» **AVAILABLE RECORDS**
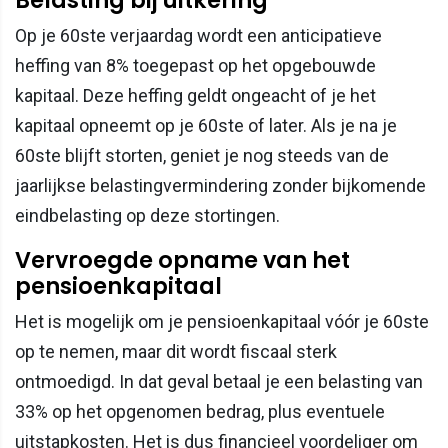
Op je 60ste verjaardag wordt een anticipatieve
heffing van 8% toegepast op het opgebouwde
kapitaal. Deze heffing geldt ongeacht of je het
kapitaal opneemt op je 60ste of later. Als je na je
60ste blijft storten, geniet je nog steeds van de
jaarlijkse belastingvermindering zonder bijkomende
eindbelasting op deze stortingen.
Vervroegde opname van het
pensioenkapitaal
Het is mogelijk om je pensioenkapitaal vóór je 60ste
op te nemen, maar dit wordt fiscaal sterk
ontmoedigd. In dat geval betaal je een belasting van
33% op het opgenomen bedrag, plus eventuele
uitstapkosten. Het is dus financieel voordeliger om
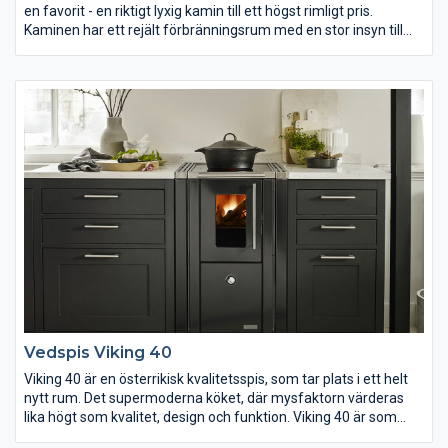
en favorit - en riktigt lyxig kamin till ett högst rimligt pris.
Kaminen har ett rejält förbränningsrum med en stor insyn till
elden genom den halvmeter breda glasbeklädda dörren.
Vedspis Viking 40
Viking 40 är en österrikisk kvalitetsspis, som tar plats i ett helt
nytt rum. Det supermoderna köket, där mysfaktorn värderas
lika högt som kvalitet, design och funktion. Viking 40 är som
namnet antyder en 40 cm bred vedspis. Den effektiva och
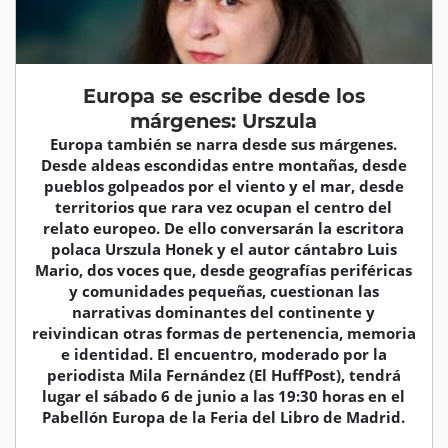
Europa se escribe desde los
márgenes: Urszula
Europa también se narra desde sus márgenes.
Desde aldeas escondidas entre montañas, desde
pueblos golpeados por el viento y el mar, desde
territorios que rara vez ocupan el centro del
relato europeo. De ello conversarán la escritora
polaca Urszula Honek y el autor cántabro Luis
Mario, dos voces que, desde geografías periféricas
y comunidades pequeñas, cuestionan las
narrativas dominantes del continente y
reivindican otras formas de pertenencia, memoria
e identidad. El encuentro, moderado por la
periodista Mila Fernández (El HuffPost), tendrá
lugar el sábado 6 de junio a las 19:30 horas en el
Pabellón Europa de la Feria del Libro de Madrid.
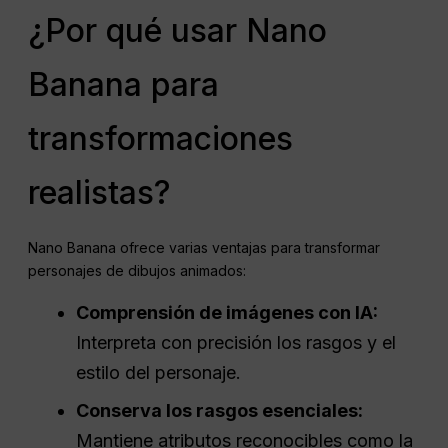
¿Por qué usar Nano
Banana para
transformaciones
realistas?
Nano Banana ofrece varias ventajas para transformar
personajes de dibujos animados:
Comprensión de imágenes con IA:
Interpreta con precisión los rasgos y el
estilo del personaje.
Conserva los rasgos esenciales:
Mantiene atributos reconocibles como la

» **TASK BRIEF**
From the line containing "relato europeo. De" through the last line of the records, both included, output those lines exactly and nothing else; skip the pictures.

» **EXERCISE ANSWER**
relato europeo. De ello conversarán la escritora
polaca Urszula Honek y el autor cántabro Luis
Mario, dos voces que, desde geografías periféricas
y comunidades pequeñas, cuestionan las
narrativas dominantes del continente y
reivindican otras formas de pertenencia, memoria
e identidad. El encuentro, moderado por la
periodista Mila Fernández (El HuffPost), tendrá
lugar el sábado 6 de junio a las 19:30 horas en el
Pabellón Europa de la Feria del Libro de Madrid.
¿Por qué usar Nano
Banana para
transformaciones
realistas?
Nano Banana ofrece varias ventajas para transformar
personajes de dibujos animados:
Comprensión de imágenes con IA:
Interpreta con precisión los rasgos y el
estilo del personaje.
Conserva los rasgos esenciales:
Mantiene atributos reconocibles como la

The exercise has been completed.